Melek Göztepe

YORMA KENDİNİ

Melek Göztepe

FARKLI BAKIŞ
MELEK GÖZTEPE
[email protected]

Bu hayatta insanın her şeye gücü yetmez. Yapabileceklerinin de bir sınırı vardır. Algısı, bilgisi, birikimi, görgüsü ölçüsünde yapabileceklerinin  sınırı genişleyebilir. Bulunduğu günün koşulları yapabileceklerini ister istemez şekillendirir. Üzerinden uzun zaman geçince yapamadıkları için hayıflanmak, eleştirilmek ne kadar doğru olabilir.
Bir durumu değerlendirirken biz tarihçiler ilk önce o günün şartlarını göz önünde bulundurmak zorundayızdır. Dolayısıyla o günün değerleri, algısı, yaklaşımı ve düşünce ufku ne kadarsa o kadardır yapılabilme potansiyeli. Bunun bilincinde olarak yorumlamalarımızı yaparız.
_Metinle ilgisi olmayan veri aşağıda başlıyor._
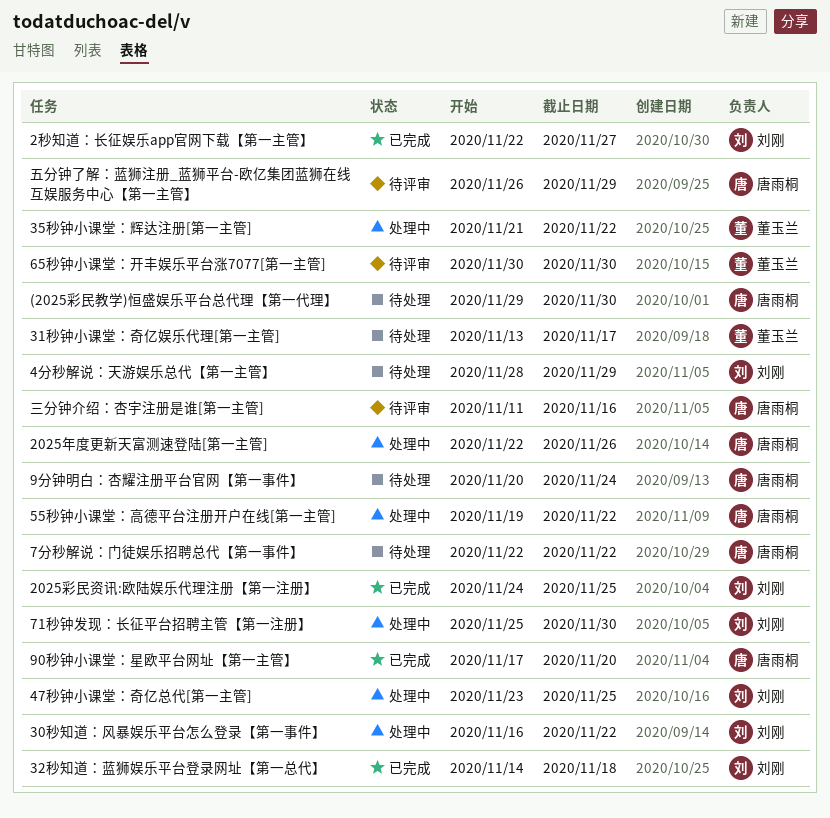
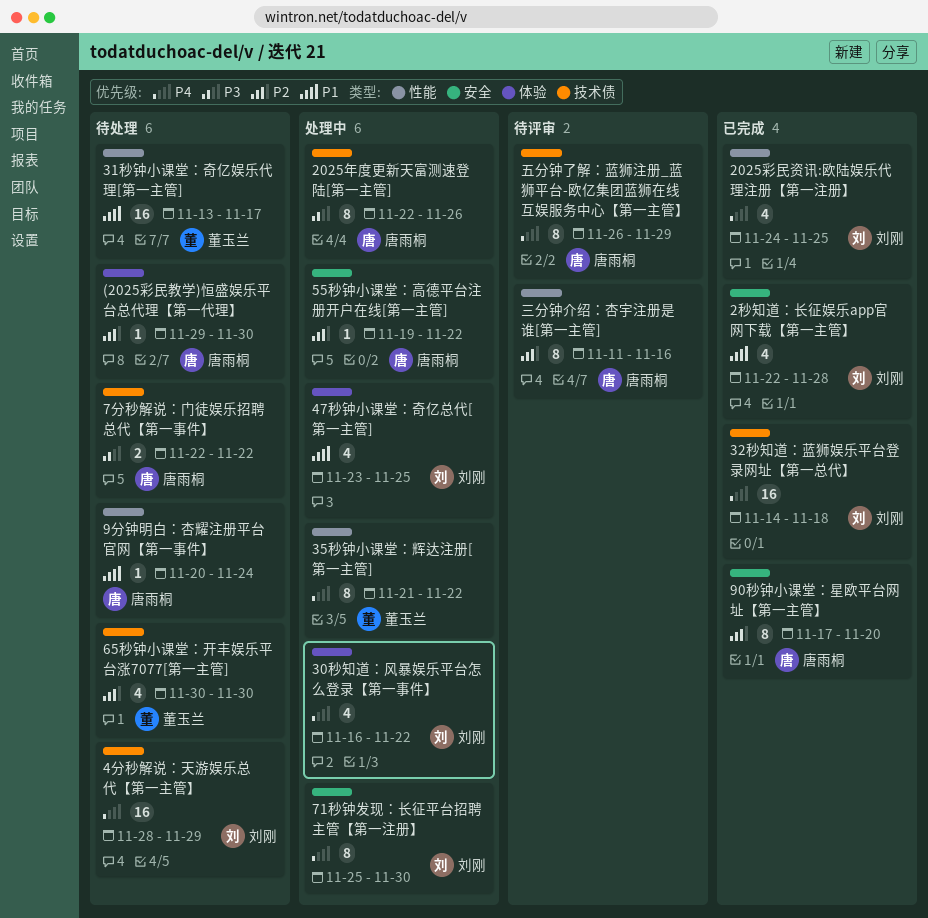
2秒知道：长征娱乐app官网下载【第一主管】, due: Nov 27 -> Nov 28
65秒钟小课堂：开丰娱乐平台涨7077[第一主管], status: 待评审 -> 待处理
Bu günün algısı ve bakış açısı ve yaklaşımı ile değerlendirme yaparsak doğru saptamalar yapamayız. 
Dün dünde kaldı da diyelim demiyorum. Ama düne de çok takıldıkça yolumuz ilerlemiyor maalesef. Bugün elbette yine yeni şeyler söylemek lazım. Ama söylediklerimiz hep de düne dair olmamalı değil mi? Her şeye eleştirel bakıp, yargılayıcı bir misyon edinirsek kendimize hep olumsuzlukları görmemiz kaçınılmaz. Hani hüzünlü insan hep dünyadaki ne varsa onları hüzün içinde görürmüş, çok sevinçli olanda her şeyde sürur ve neşe bulurmuş, onun gibi nereden baktığımız önemli.
Yüklerimizi indirmeyi de bilmeliyiz sırtımızdan. Yeterince hamallığını yapmadık mı geçmişte yaşadıklarımızın?Tamam, hayat bize çok iyi davranmamış olabilir, istediklerimiz yeterince gerçekleşmemiş olabilir ama bu gün sürekli bunu dile getirip, sürekli o yaşanılanları canlı tutmanın güne ve sonrasına katkısı yokki… Sadece kendimizi, dimağımızı, gönlümüzü yoruyoruz bunu yaparak. Keşke şöyle bir silgimiz olsa da hayatın içindeki olumsuzlukları, geride kalması gerekenleri siliversek. Etkilerini günümüze taşımasak. Ama öyle bir dünya yok. Maalesef yaşadıklarımızdan kendimizi tamamen soyutlamamız da mümkün değil. O zaman yaşananı kabullenip - değiştirmeye yönelik yapabileceğimiz bir durum söz konusu değilse- daha fazla kendimizi yıpratmamalıyız. 
İnsanları memnun etmek çok zor bu hayatta en çok da kendini. Tatmin olmaz bir yürek, kırılmış bir kalp varsa eğer, onmaz bir türlü hayat ne getirirse getirsin. Gelen güzellikleri bile setreder geride bırakılamayanlar… Herkes kendi talihinin mimarıymış. Takılıp kalırsa insan, düşünce harcı doğru karılmaz bir türlü. Düşünceler ve sözler de polen gibidir. Güzel düşünceler ve o düşüncelerin ürettiği sözcükler uzaklara uçar ve baharların çiçeklenmesini sağlar. Aksi de düşünülebilir tabi. Söylenenlerin bir kasırga gibi mevsimi tarumar edip,  yaşamı yerle bir etmesi de olası…
Zamanlamayı kaçırmış olmak her şeyi kaçırdığın anlamına da gelmemeli. Bunun için yorma kendini. 
Yeterince yormadın mı hayat? 
Yolların çakılı da dikeni de yiten günle yitmedi mi?
Evriliyor devir.
Yargılandığında yaşama tarzını değiştiriyor mu?  
Vakti gelince bırakıp gidebilmeli geçmişin iklimlerinden.